> Dataset entries:
^^^^^^^^
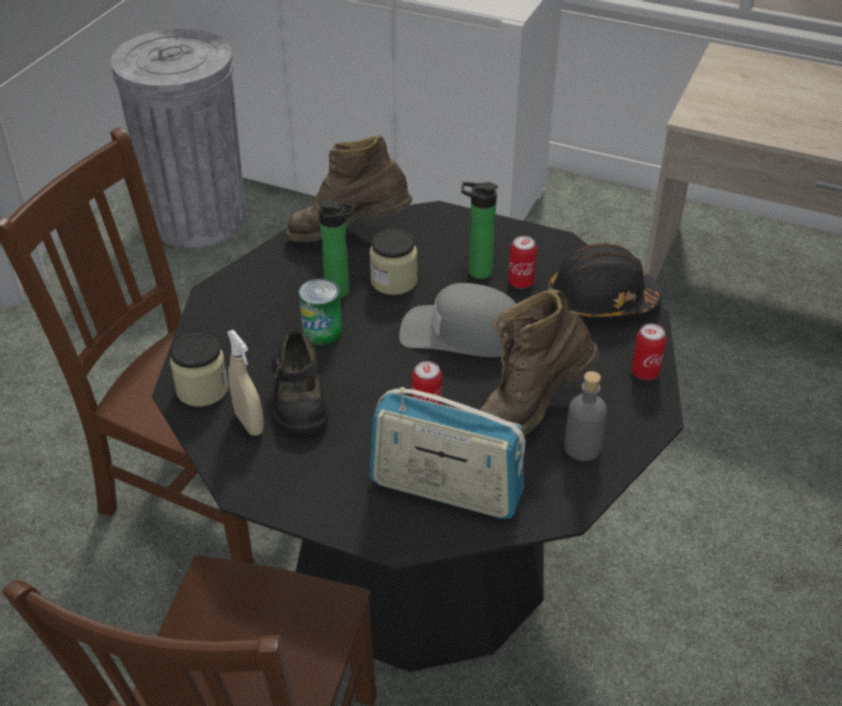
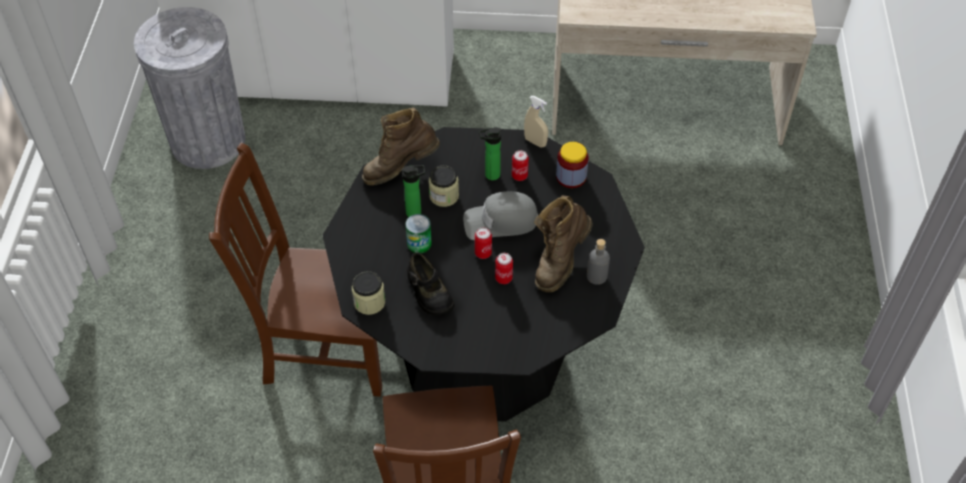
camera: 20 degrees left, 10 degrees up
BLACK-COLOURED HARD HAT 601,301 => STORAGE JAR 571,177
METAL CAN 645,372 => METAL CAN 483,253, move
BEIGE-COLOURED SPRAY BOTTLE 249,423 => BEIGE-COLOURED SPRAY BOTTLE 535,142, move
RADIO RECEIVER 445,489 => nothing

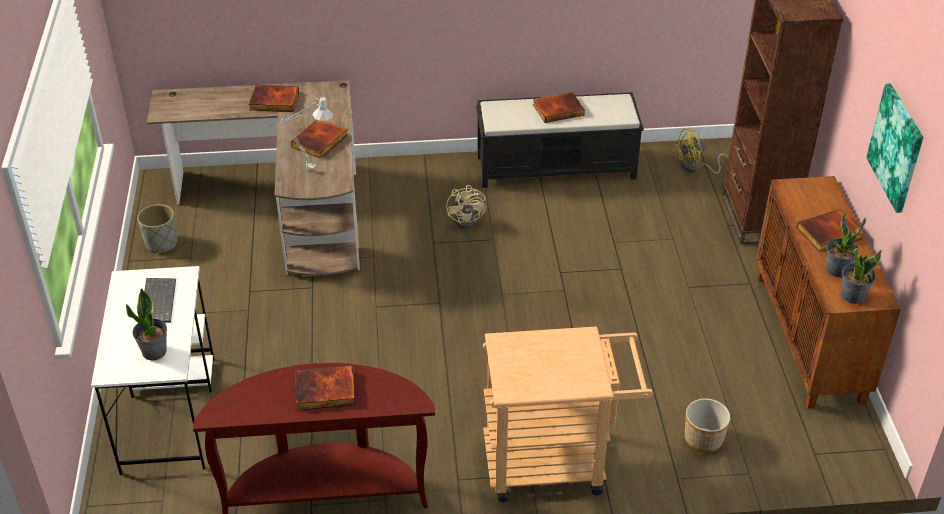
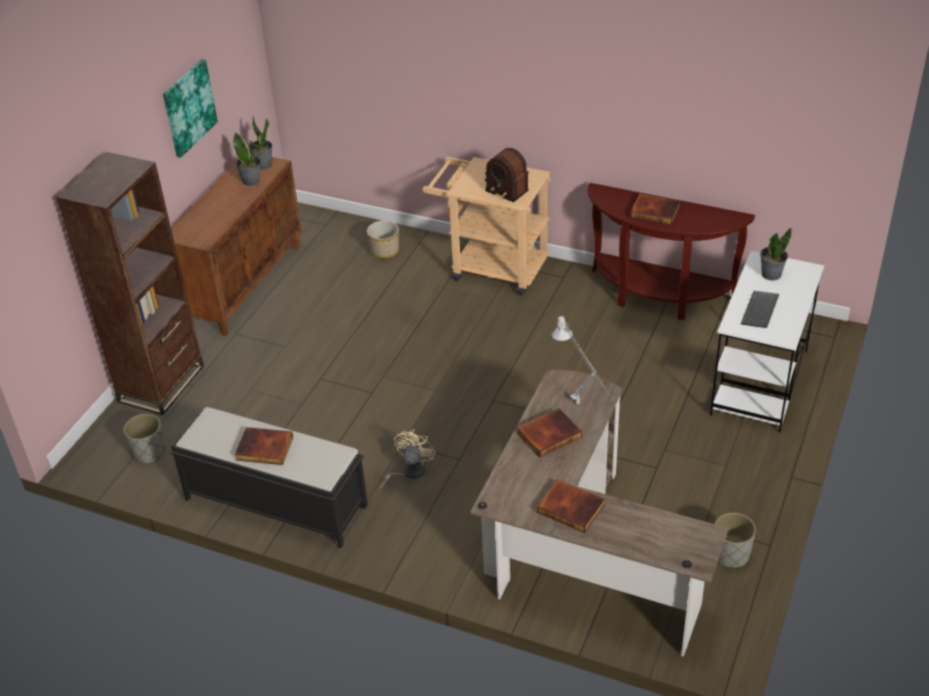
camera: 150 degrees left, 0 degrees up
YELLOW ELECTRIC FAN 696,167 => GREY PLANT POT 149,452
BOUND BOOK 829,234 => nothing
nothing => RADIO RECEIVER 507,185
^^^^^^^^
> What you are asked to do: Without including any picture, repeat the data exactly.

> Result:
camera: 20 degrees left, 10 degrees up
BLACK-COLOURED HARD HAT 601,301 => STORAGE JAR 571,177
METAL CAN 645,372 => METAL CAN 483,253, move
BEIGE-COLOURED SPRAY BOTTLE 249,423 => BEIGE-COLOURED SPRAY BOTTLE 535,142, move
RADIO RECEIVER 445,489 => nothing

camera: 150 degrees left, 0 degrees up
YELLOW ELECTRIC FAN 696,167 => GREY PLANT POT 149,452
BOUND BOOK 829,234 => nothing
nothing => RADIO RECEIVER 507,185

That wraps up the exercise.